Appare sin dall’inizio tramite le parole dei bravi e il racconto di Lucia, ma la sua vera comparsa fisica è nel cap. V: «…Don Rodrigo […] era lì in capo di tavola, in casa sua, nel suo regno, circondato d’amici, d’omaggi, di tanti segni della sua potenza, con un viso da far morire in bocca a chi si dia una preghiera, non che un consiglio, non che una correzione, non che un rimprovero…» Don Rodrigo compie azioni malvagie semplicemente perché è sicuro che la sua posizione sociale e gli appoggi di persone molto influenti e poco scrupolose gli garantiscano l’impunità, e perché, nella assenza d’ogni principio morale, egli conosce solo una legge: quella del più potente e prepotente, perché le leggi codificate sa di poterle violare a suo piacimento. Tuttavia, pur essendo un malvagio, non ha il coraggio delle proprie azioni e si preoccupa di salvare sempre le apparenze, come vediamo in parecchie circostanze, ad esempio nello sgomento che prova dopo il fallito tentativo di rapimento di Lucia, compiuto dal Griso.

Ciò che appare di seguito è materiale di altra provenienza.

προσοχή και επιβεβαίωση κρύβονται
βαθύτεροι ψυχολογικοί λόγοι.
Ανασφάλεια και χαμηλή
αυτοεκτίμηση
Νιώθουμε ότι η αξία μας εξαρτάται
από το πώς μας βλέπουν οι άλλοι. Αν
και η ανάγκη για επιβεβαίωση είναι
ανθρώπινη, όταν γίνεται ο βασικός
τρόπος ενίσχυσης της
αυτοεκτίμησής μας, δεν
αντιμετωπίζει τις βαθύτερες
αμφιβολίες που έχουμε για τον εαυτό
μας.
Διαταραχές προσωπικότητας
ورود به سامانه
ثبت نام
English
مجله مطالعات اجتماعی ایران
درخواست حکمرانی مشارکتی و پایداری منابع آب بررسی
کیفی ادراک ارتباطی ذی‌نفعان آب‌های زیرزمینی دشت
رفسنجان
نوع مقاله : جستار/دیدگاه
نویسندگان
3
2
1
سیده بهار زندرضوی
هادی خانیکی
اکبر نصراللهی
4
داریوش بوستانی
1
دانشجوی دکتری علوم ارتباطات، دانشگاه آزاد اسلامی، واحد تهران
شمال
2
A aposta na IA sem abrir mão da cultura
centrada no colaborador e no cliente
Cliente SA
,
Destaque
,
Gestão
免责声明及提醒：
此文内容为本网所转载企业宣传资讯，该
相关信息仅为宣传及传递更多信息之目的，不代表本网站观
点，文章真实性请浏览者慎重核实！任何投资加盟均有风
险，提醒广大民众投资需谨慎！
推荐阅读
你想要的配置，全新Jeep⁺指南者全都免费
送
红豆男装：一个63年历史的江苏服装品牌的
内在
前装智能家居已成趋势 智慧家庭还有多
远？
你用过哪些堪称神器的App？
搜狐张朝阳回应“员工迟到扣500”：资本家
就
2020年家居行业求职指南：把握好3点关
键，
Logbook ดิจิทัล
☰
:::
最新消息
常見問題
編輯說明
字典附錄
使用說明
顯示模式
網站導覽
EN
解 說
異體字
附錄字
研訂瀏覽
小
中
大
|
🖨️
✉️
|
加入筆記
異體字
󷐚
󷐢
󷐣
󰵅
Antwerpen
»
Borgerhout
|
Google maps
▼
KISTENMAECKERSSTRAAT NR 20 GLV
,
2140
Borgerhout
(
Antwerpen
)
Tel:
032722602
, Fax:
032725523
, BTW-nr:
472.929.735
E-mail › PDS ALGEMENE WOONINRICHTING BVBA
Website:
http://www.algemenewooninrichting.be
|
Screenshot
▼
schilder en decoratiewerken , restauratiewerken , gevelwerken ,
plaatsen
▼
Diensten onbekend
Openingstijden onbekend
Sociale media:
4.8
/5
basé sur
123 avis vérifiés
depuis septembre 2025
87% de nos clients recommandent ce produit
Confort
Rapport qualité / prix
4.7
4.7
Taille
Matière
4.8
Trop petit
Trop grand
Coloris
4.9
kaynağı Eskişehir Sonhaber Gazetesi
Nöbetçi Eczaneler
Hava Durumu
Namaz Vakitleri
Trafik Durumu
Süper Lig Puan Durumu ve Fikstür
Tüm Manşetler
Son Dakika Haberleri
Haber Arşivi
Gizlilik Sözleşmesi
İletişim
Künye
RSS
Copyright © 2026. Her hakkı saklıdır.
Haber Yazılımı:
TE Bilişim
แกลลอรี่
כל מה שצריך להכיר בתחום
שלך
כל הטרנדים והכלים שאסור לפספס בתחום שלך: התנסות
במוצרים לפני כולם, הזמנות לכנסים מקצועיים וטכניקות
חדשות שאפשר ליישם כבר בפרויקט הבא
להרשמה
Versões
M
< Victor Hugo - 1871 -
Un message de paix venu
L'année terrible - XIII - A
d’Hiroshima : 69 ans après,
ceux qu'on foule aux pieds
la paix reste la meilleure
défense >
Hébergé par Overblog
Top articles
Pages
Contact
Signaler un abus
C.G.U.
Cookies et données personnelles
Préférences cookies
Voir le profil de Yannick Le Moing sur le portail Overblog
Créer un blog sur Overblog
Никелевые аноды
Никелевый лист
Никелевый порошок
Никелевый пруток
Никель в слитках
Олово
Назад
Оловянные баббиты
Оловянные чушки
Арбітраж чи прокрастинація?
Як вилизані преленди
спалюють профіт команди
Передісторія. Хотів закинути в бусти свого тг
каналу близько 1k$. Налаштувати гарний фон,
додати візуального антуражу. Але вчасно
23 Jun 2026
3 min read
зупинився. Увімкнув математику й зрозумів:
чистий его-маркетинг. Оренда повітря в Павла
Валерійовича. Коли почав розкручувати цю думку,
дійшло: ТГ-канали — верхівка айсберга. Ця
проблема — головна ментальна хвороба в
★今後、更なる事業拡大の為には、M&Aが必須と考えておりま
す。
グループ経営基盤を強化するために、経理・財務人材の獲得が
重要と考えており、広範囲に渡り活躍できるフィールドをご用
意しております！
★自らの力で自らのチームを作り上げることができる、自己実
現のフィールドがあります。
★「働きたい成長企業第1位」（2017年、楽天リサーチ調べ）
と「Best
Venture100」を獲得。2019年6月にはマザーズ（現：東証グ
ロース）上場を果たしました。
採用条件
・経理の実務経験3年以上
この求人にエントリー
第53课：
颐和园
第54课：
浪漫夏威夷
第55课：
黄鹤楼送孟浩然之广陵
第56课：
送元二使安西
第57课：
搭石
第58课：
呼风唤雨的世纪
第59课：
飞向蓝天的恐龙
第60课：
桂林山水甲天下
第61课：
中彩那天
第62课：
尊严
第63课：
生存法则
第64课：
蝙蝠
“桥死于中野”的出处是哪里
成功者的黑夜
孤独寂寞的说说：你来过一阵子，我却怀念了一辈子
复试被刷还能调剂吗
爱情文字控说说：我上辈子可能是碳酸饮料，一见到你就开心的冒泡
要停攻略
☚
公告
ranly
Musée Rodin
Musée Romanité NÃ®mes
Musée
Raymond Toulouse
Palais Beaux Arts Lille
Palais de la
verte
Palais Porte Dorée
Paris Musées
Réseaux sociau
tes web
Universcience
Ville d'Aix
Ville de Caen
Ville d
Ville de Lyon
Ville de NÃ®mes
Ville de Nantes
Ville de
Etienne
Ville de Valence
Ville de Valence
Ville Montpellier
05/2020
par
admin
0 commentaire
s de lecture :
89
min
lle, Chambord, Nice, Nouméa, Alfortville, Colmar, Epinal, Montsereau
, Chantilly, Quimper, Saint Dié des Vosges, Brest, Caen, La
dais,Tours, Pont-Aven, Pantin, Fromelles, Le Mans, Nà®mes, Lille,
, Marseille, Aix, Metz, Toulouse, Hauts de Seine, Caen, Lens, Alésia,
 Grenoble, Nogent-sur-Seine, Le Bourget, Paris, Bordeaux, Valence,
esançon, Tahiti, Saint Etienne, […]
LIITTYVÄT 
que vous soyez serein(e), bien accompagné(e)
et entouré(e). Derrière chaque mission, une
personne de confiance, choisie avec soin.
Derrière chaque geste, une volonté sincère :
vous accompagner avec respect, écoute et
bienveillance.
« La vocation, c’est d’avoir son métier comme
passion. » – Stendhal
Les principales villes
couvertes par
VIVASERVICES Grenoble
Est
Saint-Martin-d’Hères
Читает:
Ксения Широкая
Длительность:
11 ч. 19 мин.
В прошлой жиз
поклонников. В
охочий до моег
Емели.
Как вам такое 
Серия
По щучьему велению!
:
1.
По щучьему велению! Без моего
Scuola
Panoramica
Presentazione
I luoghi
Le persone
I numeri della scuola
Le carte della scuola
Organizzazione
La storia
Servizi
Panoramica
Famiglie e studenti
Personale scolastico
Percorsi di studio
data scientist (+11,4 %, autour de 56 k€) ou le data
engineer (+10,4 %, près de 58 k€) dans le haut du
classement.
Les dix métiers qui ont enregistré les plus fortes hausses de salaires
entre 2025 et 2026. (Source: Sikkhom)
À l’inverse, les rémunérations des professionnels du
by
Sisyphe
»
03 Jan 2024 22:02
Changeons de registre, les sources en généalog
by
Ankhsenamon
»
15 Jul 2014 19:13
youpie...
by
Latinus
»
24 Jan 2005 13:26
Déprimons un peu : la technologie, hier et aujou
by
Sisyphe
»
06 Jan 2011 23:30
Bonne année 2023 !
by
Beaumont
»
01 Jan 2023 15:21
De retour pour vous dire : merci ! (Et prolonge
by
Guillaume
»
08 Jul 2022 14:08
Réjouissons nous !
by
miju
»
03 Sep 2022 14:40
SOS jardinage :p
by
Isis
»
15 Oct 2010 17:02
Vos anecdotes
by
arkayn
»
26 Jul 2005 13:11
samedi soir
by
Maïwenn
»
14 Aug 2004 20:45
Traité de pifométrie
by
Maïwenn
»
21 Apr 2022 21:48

Don Rodrigo, insomma, appare come un piccolo tiranno di campagna, che non  è preparato ad accettare le conseguenze delle sue azioni e quindi non sa essere grande neppure nel male: non sa neanche avvalersi di quella capacità di suscitare paura e sgomento, ma contemporaneamente anche rispetto. Per questo motivo vuole tentare anche lui la sua grande impresa, ma rimane invischiato dalla sua stessa impotenza e incapacità. Nel corso di tutto il romanzo Don Rodrigo può essere considerato un personaggio statico: non cambia, né nel bene, né nel male: non è la testardaggine che lo induce a persistere nel suo “scellerato disegno”, bensì le beffarde parole del cugino, il conte Attilio.

Probabilmente Don Rodrigo desidererebbe, in cuor suo, abbandonare l’impresa, che però è costretto a condurre fino in fondo, per una questione di puntiglio e d’orgoglio famigliare.